**EXERCISE PASSAGE:**
-- -- --
I was invited recently to present parliamentary evidence to the House of Commons Science and Technology Select Committee on the subject of Research Integrity. For those not familiar with the arcane workings of the British Parliamentary system, a Select Committee is essentially the place where governments, and government bodies, are held to account. So it was refreshing to be invited to a hearing that wasn’t about Brexit.

The interest of the British Parliament in the integrity of scientific research confirms just how far science’s ongoing “reproducibility crisis” has reached. The fact that a large proportion of the published literature cannot be reproduced is clearly problematic, and this call to action from MPs is very welcome. And why would the government not be interested? At stake is the process of how new knowledge is created, and how reliable that purported knowledge is.

The other issue driving this overview of research practices are the cases of deliberate fraud and wrongdoing that have recently created headlines (e.g., the STAP papers concerning the reprogramming of stem cells). While these cases are clearly dramatic outliers, they nevertheless serve to diminish public confidence in scholarly research and the findings that come out of this enterprise.

As with most inquiries, the question quickly boiled down to: who is to blame? As Bill Grant MP asked me directly, “Where does the responsibility lie?”

My answer was lifted from an article by Ginny Barbour and colleagues in F1000Research this November (https://0-doi-org.libus.csd.mu.edu/10.12688/f1000research.13060.1): publishers are responsible for the integrity of the published literature, while institutions and employers are ultimately responsible for the conduct of their staff. Misconduct entails intent, usually to deceive the reader into believing a conclusion that the researcher wishes them to believe. But journal editors can never know, and are not in a position to investigate, whether a researcher has deliberately falsified their data.

However, there are things that publishers can do to ensure high standards of integrity. Much of this involves making a study’s authors publish as much information about what they have done as possible - the more the reader can see of how data were generated, the more that reader can trust the findings communicated in the published article.
-- -- --
**PROVIDED DATA:**

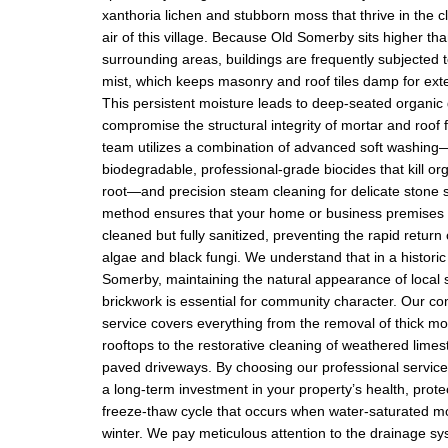
xanthoria lichen and stubborn moss that thrive in the cl
air of this village. Because Old Somerby sits higher t
surrounding areas, buildings are frequently subjected t
mist, which keeps masonry and roof tiles damp for ext
This persistent moisture leads to deep-seated organic
compromise the structural integrity of mortar and roof 
team utilizes a combination of advanced soft washing
biodegradable, professional-grade biocides that kill or
root—and precision steam cleaning for delicate stone 
method ensures that your home or business premises 
cleaned but fully sanitized, preventing the rapid return
algae and black fungi. We understand that in a historic 
Somerby, maintaining the natural appearance of local
brickwork is essential for community character. Our c
service covers everything from the removal of thick m
rooftops to the restorative cleaning of weathered lime
paved driveways. By choosing our professional servic
a long-term investment in your property’s health, protec
freeze-thaw cycle that occurs when water-saturated m
winter. We pay meticulous attention to the drainage s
-- -- --
**REQUIREMENT 1:**
Answer these questions from the passage on research integrity, one line each, marked like the questions:
(a) Which committee was the evidence presented to?
(b) Which MP asked directly where the responsibility lies?
(c) Who does the passage say is responsible for the integrity of the published literature?
**REQUIREMENT 2:** List every party that the passage on research integrity names as responsible for something, and give what each is responsible for.
**REQUIREMENT 3:** Continue the passage on research integrity, starting after its last sentence.

**TASK RESULT 1:**
(a) The House of Commons Science and Technology Select Committee
(b) Bill Grant MP
(c) Publishers

**TASK RESULT 2:**
- Publishers: the integrity of the published literature
- Institutions: the conduct of their staff
- Employers: the conduct of their staff

**TASK RESULT 3:**
Article metadata directly supports this function. It provides structure and transparency to information pertaining to ethics and integrity. And because metadata is independent of the main article, it can be readable even if the article itself is locked behind a paywall.

Crossref already provides metadata that can demonstrate the integrity of published articles. The metadata collected on 91+ million scholarly works across publishers and disciplines is open and freely accessible to all. Bibliographic information, for example, allows readers to see who the authors of the article are, where they are from, and what else they have published. Similarly, funding data allows readers to identify potential conflicts of interest, for example if the funder has commercial or political affiliations. Even if the reader cannot see the conflict of interest statement (or if the journal has not provided one), they can use the funding statement to surface potential conflicts.

And if they wanted, publishers could provide additional metadata to add still more transparency to the research process. Ethical approval by institutional review boards, for example, could be captured, and any protocol numbers traced back to the original ethics committee approval. At present the process of ethical approval varies from country to country, and from institution to institution. Encouraging authors and journals to deposit information on the approval process would both demonstrate the high ethical standards the author is working to, and also improve the standards themselves, since institutions would have to encode their approval processes in a way that is understandable to others. This could pave the way to significantly higher international ethical standards, all through a simple addition to the indexed metadata underlying the scholarly literature.

One key recommendation that I and many others made to the Committee was, in short, “show your work”. As a researcher, that means showing your data. As a publisher, that means showing what checks you have done. In both cases, metadata can help.

A major issue that publishers and researchers can – and should – address is the provision of actual scientific data. Most papers, today, present only the end results of the authors’ (often quite extensive) analyses. The case for sharing data is an obvious one - many recent cases of misconduct could have been identified earlier, or even avoided altogether, if editors and readers had had access to underlying datasets.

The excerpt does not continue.